++++ Input for this task

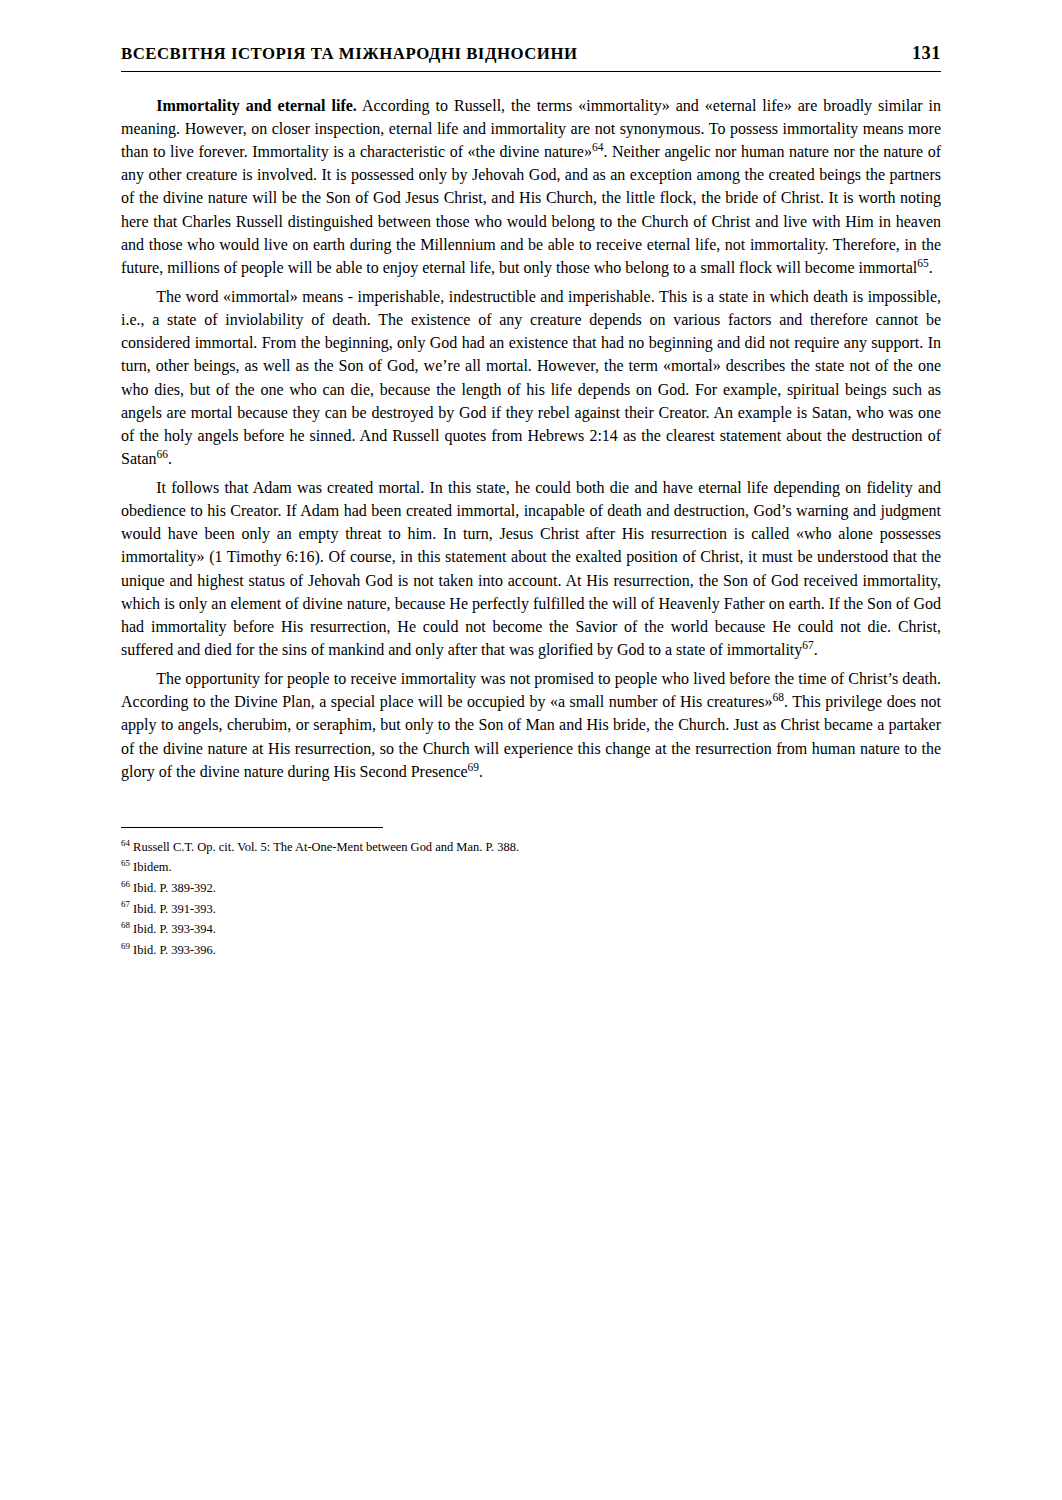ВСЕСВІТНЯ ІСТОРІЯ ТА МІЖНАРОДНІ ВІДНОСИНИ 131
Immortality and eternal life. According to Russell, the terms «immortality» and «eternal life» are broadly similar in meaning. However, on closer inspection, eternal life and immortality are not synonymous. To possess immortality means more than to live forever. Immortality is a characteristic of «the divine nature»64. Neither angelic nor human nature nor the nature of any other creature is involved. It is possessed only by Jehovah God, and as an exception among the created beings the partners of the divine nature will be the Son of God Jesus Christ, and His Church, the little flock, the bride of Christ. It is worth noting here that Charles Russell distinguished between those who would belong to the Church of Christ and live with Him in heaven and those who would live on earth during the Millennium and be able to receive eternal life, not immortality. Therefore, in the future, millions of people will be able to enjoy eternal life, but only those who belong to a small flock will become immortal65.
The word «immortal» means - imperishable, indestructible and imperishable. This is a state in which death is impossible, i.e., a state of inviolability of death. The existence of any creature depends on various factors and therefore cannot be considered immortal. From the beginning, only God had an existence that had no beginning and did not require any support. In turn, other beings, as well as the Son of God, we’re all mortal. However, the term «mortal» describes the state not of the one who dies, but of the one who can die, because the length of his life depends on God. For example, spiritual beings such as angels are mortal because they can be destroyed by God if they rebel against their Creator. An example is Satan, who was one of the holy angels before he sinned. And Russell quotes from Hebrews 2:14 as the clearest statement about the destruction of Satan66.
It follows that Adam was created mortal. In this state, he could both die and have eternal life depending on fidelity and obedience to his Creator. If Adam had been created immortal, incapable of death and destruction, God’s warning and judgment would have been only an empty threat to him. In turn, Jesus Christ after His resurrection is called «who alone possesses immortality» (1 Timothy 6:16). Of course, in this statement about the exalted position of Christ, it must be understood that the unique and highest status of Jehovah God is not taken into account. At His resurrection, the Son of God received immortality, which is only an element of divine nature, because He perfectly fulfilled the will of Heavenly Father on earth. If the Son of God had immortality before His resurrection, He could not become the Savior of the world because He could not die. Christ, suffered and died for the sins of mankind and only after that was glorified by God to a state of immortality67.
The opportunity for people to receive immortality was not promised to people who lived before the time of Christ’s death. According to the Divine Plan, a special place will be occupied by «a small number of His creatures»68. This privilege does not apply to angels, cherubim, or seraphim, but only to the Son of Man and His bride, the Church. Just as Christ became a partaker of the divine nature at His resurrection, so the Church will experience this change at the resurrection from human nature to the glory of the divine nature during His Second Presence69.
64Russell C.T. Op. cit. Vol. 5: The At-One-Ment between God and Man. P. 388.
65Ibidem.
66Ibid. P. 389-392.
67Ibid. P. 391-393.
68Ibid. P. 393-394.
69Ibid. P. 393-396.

++++++++

Work instruction:
If a picture appears in the data, omit it; transcribe all the rest exactly.

Answer for the task:
ВСЕСВІТНЯ ІСТОРІЯ ТА МІЖНАРОДНІ ВІДНОСИНИ 131
Immortality and eternal life. According to Russell, the terms «immortality» and «eternal life» are broadly similar in meaning. However, on closer inspection, eternal life and immortality are not synonymous. To possess immortality means more than to live forever. Immortality is a characteristic of «the divine nature»64. Neither angelic nor human nature nor the nature of any other creature is involved. It is possessed only by Jehovah God, and as an exception among the created beings the partners of the divine nature will be the Son of God Jesus Christ, and His Church, the little flock, the bride of Christ. It is worth noting here that Charles Russell distinguished between those who would belong to the Church of Christ and live with Him in heaven and those who would live on earth during the Millennium and be able to receive eternal life, not immortality. Therefore, in the future, millions of people will be able to enjoy eternal life, but only those who belong to a small flock will become immortal65.
The word «immortal» means - imperishable, indestructible and imperishable. This is a state in which death is impossible, i.e., a state of inviolability of death. The existence of any creature depends on various factors and therefore cannot be considered immortal. From the beginning, only God had an existence that had no beginning and did not require any support. In turn, other beings, as well as the Son of God, we’re all mortal. However, the term «mortal» describes the state not of the one who dies, but of the one who can die, because the length of his life depends on God. For example, spiritual beings such as angels are mortal because they can be destroyed by God if they rebel against their Creator. An example is Satan, who was one of the holy angels before he sinned. And Russell quotes from Hebrews 2:14 as the clearest statement about the destruction of Satan66.
It follows that Adam was created mortal. In this state, he could both die and have eternal life depending on fidelity and obedience to his Creator. If Adam had been created immortal, incapable of death and destruction, God’s warning and judgment would have been only an empty threat to him. In turn, Jesus Christ after His resurrection is called «who alone possesses immortality» (1 Timothy 6:16). Of course, in this statement about the exalted position of Christ, it must be understood that the unique and highest status of Jehovah God is not taken into account. At His resurrection, the Son of God received immortality, which is only an element of divine nature, because He perfectly fulfilled the will of Heavenly Father on earth. If the Son of God had immortality before His resurrection, He could not become the Savior of the world because He could not die. Christ, suffered and died for the sins of mankind and only after that was glorified by God to a state of immortality67.
The opportunity for people to receive immortality was not promised to people who lived before the time of Christ’s death. According to the Divine Plan, a special place will be occupied by «a small number of His creatures»68. This privilege does not apply to angels, cherubim, or seraphim, but only to the Son of Man and His bride, the Church. Just as Christ became a partaker of the divine nature at His resurrection, so the Church will experience this change at the resurrection from human nature to the glory of the divine nature during His Second Presence69.
64Russell C.T. Op. cit. Vol. 5: The At-One-Ment between God and Man. P. 388.
65Ibidem.
66Ibid. P. 389-392.
67Ibid. P. 391-393.
68Ibid. P. 393-394.
69Ibid. P. 393-396.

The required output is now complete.